The eighteen-year-old goes by the nickname of Spooks. Her full-fledged addiction to reading started at the tender age of five and due to the lack of a twelve-step program, will not vanish until demise. Reading once surrendered the mind of this quiet and thoughtful little girl. Many years later, it continuous to embrace the intellect of the determined and experienced young woman. After years of merely thinking, she is now capable of filling the void with creation. Finally at the dawn of adulthood, Spooks can extrapolate her entity into the written word.

Walls remain naked and virgin, untouched by the youthful outlet of individuality in decor. The floor, marked by maple wood, remains cold and uninviting of bare feet at six thirty in the morning. The old mattress conceals the year’s strife for that ideal grade point average during many long wakeful nights. The cluttered desk acts a carved figure of individuality. Yet, only the bookcase, reveals the humanity of the room. It stands tall and omniscient. It holds the tools to construct and deconstruct any problem in the world. The bookcase holds books.

Spooks’ daily life is a consequence of a consequence of a consequence. Anything is a result of everything. The carnival of life is not interrupted by the occasional blunder of surrealism and dwellings are not erect on past mistakes. Spooks does not fall into the trap of delusion, thus, she is not an escapist reader.

The bookcase’s source of knowledge began with the power of one. The four hundred and fifty nine pages- tattered numerous times since publication- span influence on generations of minds with the first sentence. A present to a kindergartner, worth ninety-seven pennies, will remain priceless until someone once again assigns it value. The book, stationed at eye level on the bookshelf, views the world proudly. The Russian translation of Mark Twain’s artistic achievement of humor and wit seduces the reader with innocence and embarks on child-like idealism. In nineteen eighty eight, The Adventures of Tom Sawyer captured the imagination of Spooks and formed a life-long habit to reading.

The habitual diversion of the mind to a purely imaginative activity is a handicap of an individual. This handicap is superior to all. Escapism binds the mind until all thought processes are destroyed. And once thoughts are gone, the individual exists in a state of a chattel.

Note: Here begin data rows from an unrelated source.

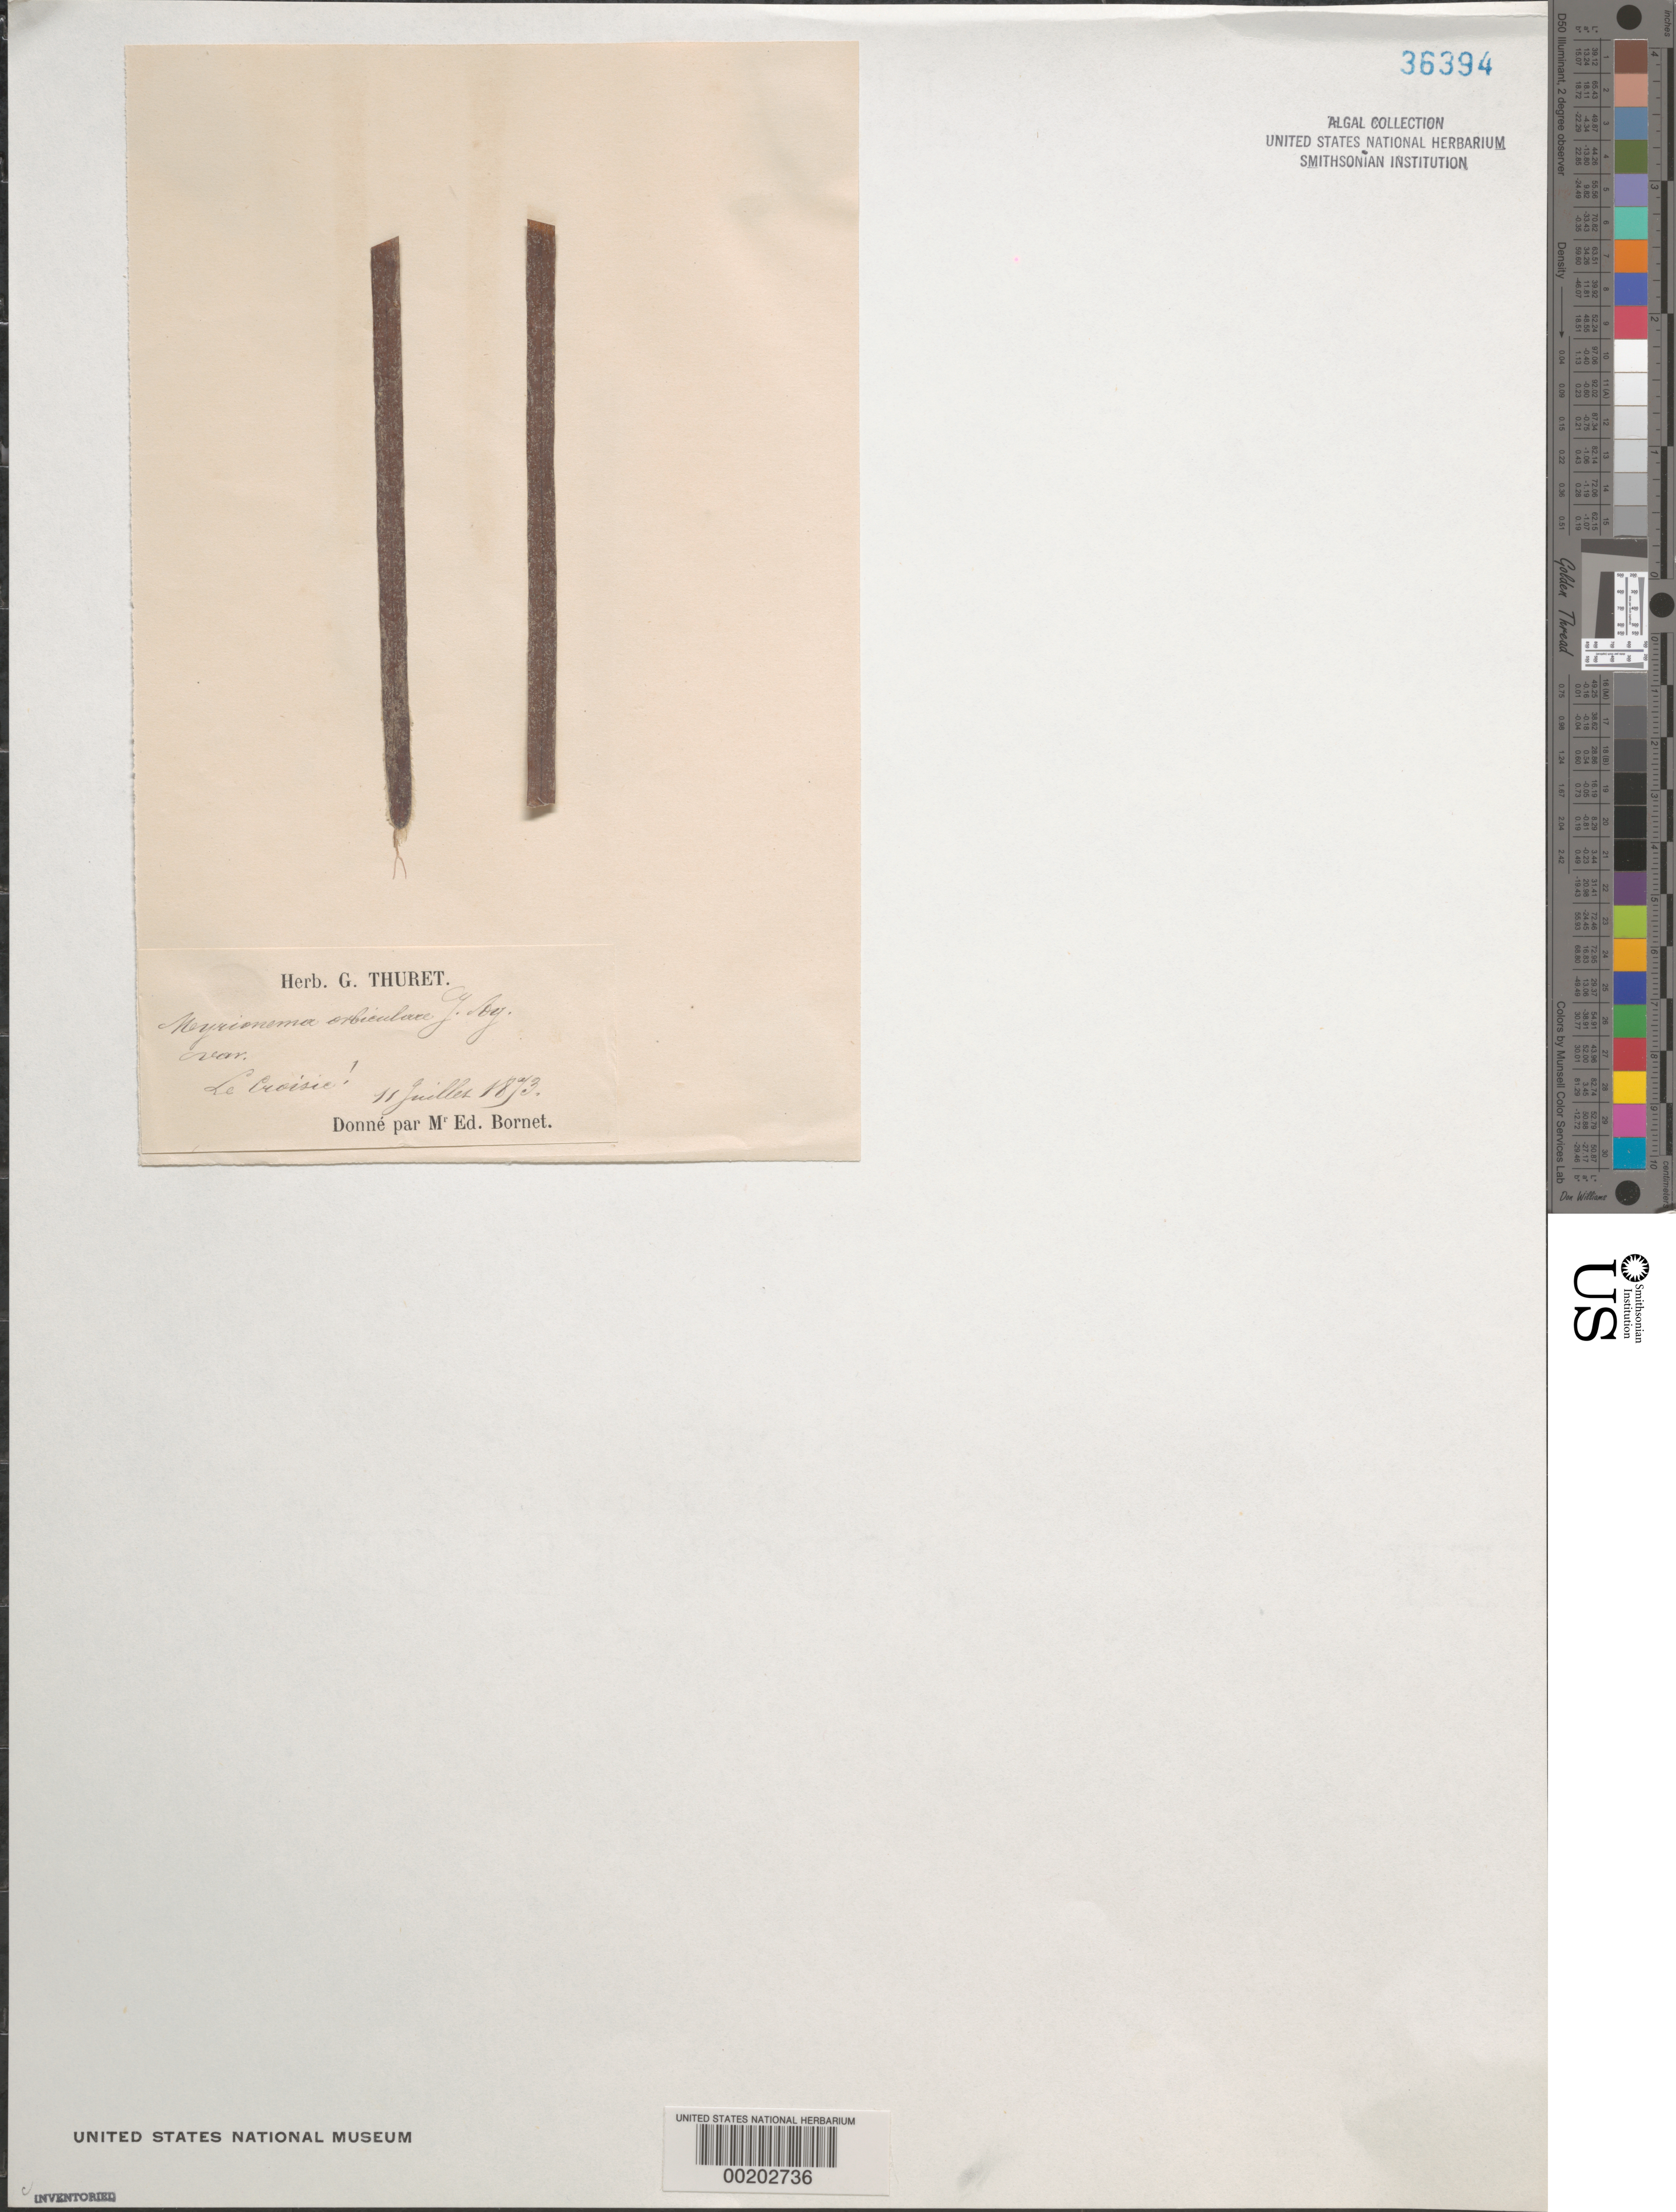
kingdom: Chromista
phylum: Ochrophyta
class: Phaeophyceae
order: Ectocarpales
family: Chordariaceae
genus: Myrionema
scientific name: Myrionema orbiculare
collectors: Thuret, G. (herbarium)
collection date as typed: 11 Jul 1873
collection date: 1873-07-11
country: France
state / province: Pays de la Loire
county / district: Loire-Atlantique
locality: Le Croisic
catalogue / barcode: US 36394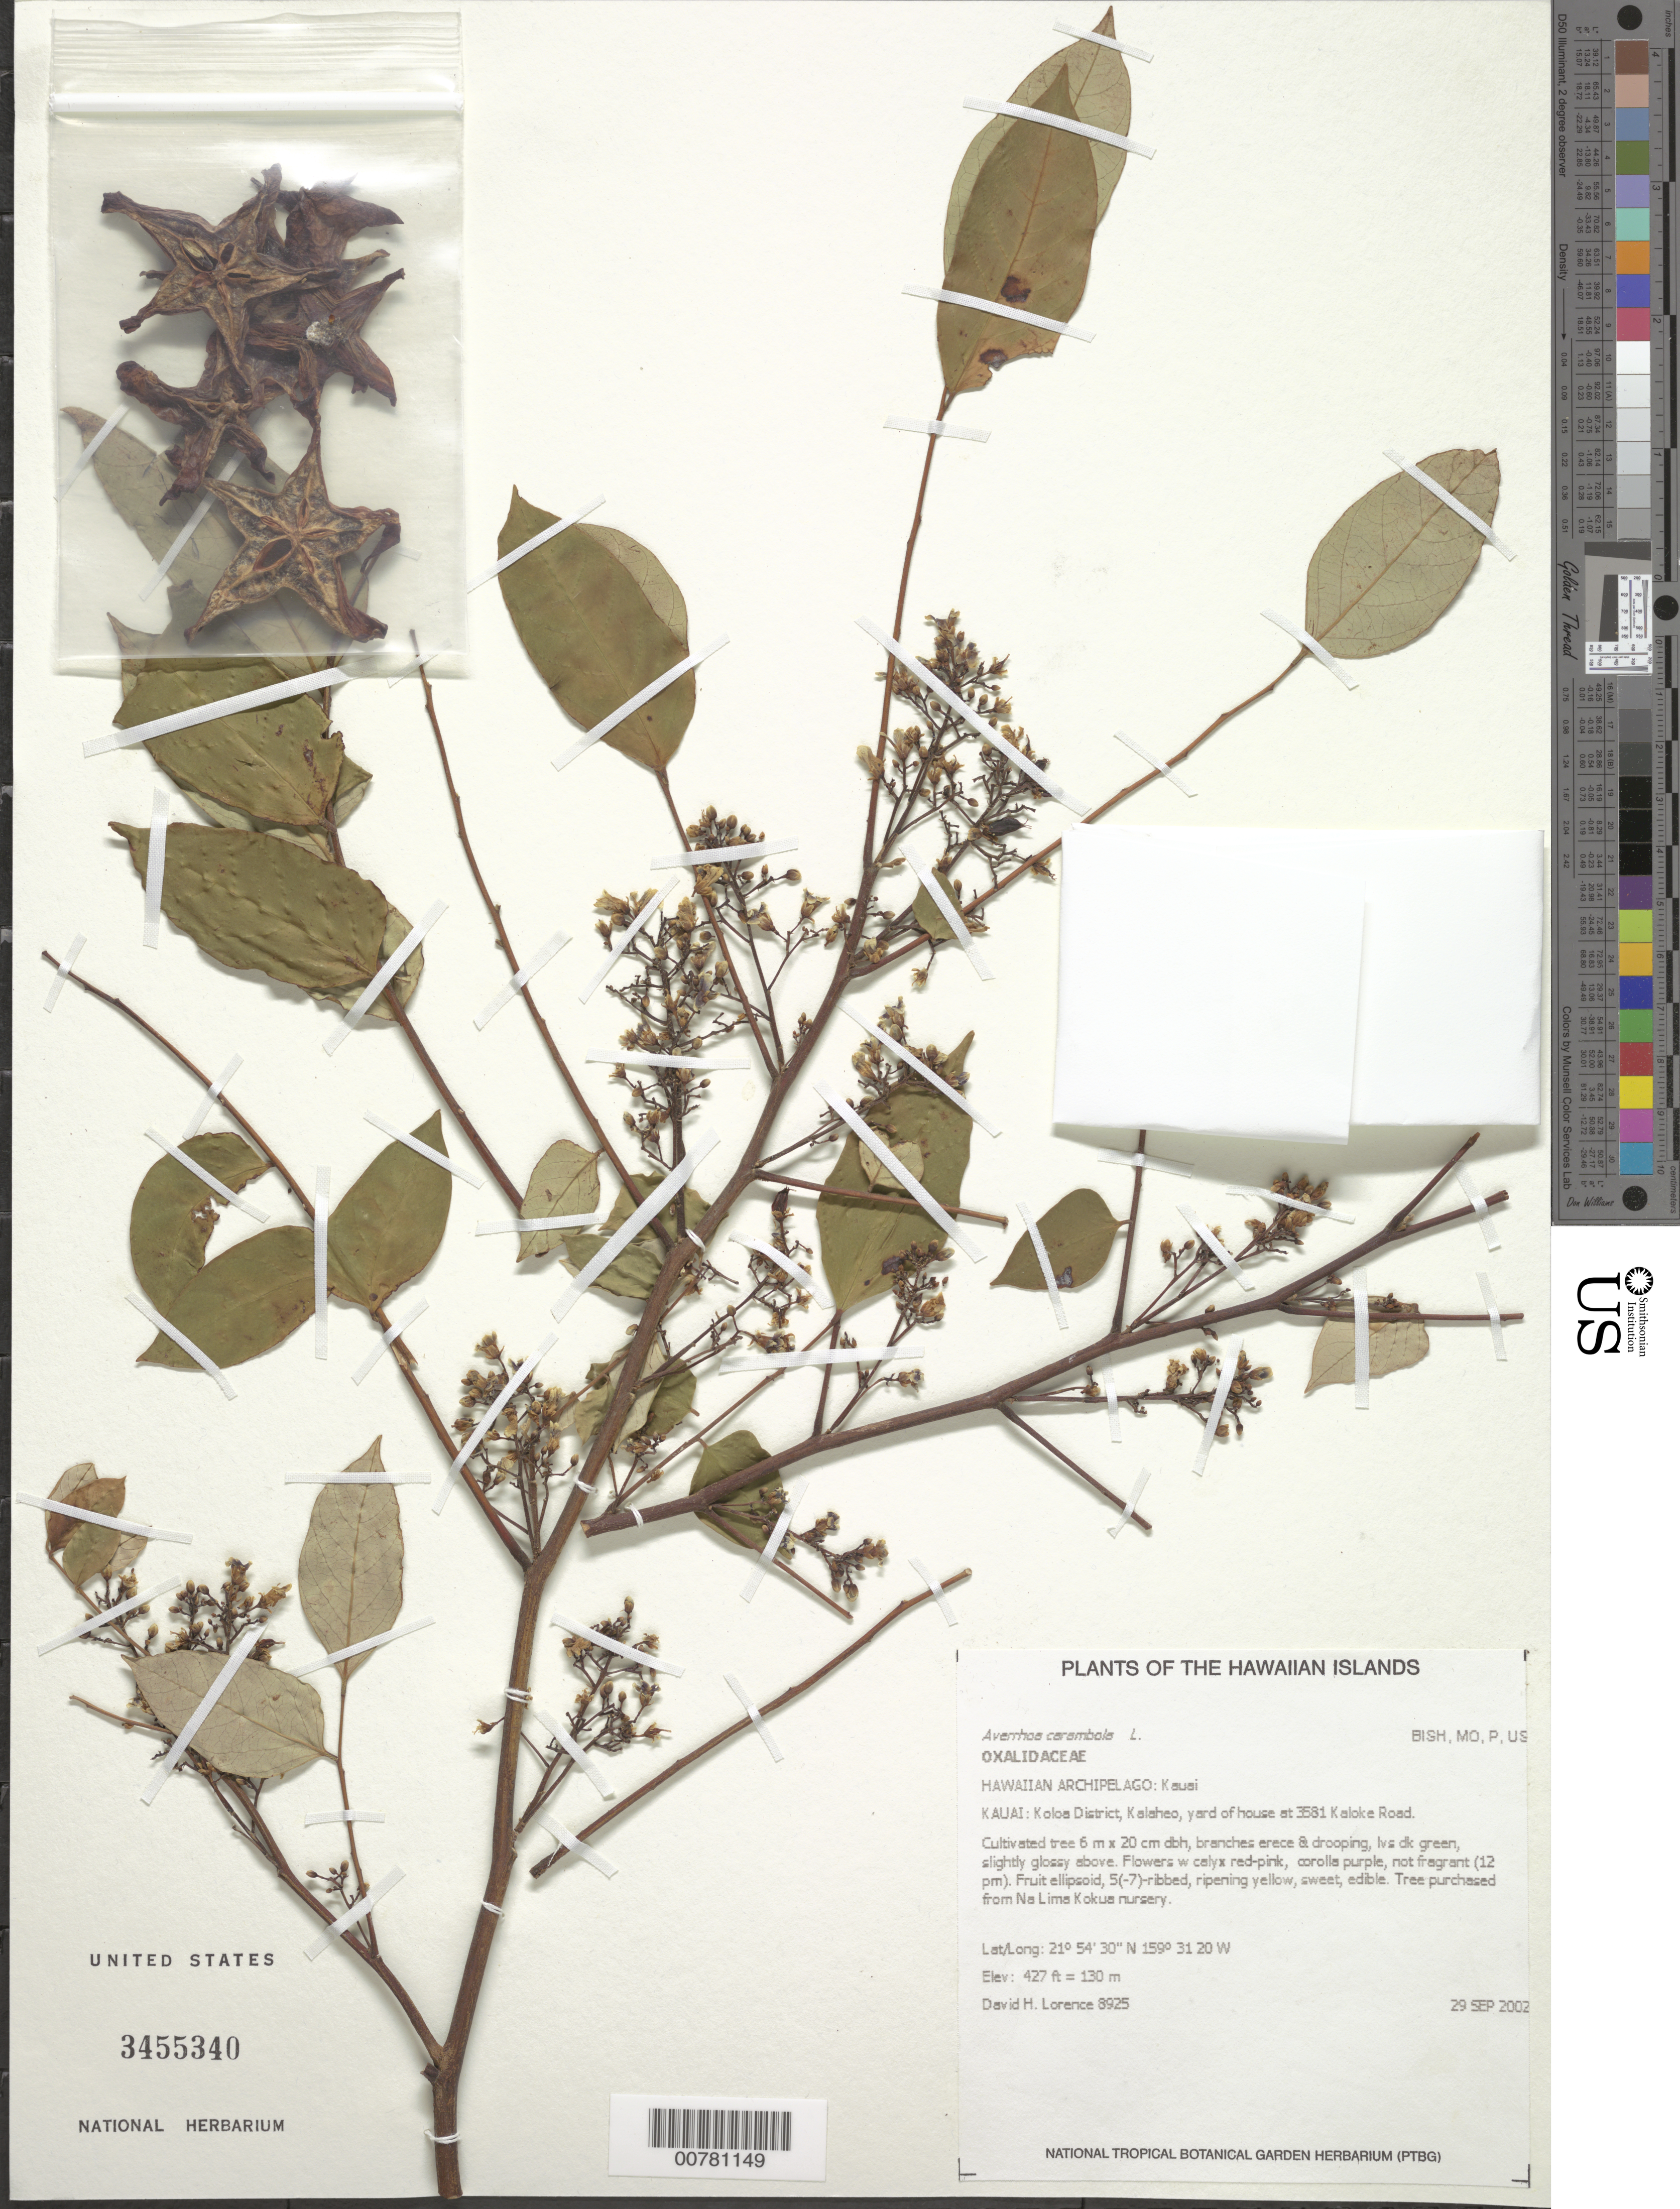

The eighteen-year-old college freshman at the University of Pittsburgh (also known as Spooks) is not a heroine nor a saint. She is a young woman whose life, like everyone else’s, is a result of a result of a result. Every choice has a price and every decision pays a cost. And once, thirteen years ago, a ragged object with torn pages filled her heart with laughter and her mind with wonder. With the first word, with the first page, and with the first chapter, an extraordinary became possible. The child’s mind opened to the reality of idealism and to the integrity of thought. From that point on there was no escapism, there was just a life-long struggle for insight.

This is my promise to the world. I take an oath to fight for individuality and for enlightenment. Mark Twain’s novel will remain stoic and unchanging, yet time and memory will forever alter its existence. And as far as addictions go, reading is one with the least hazardous side effects.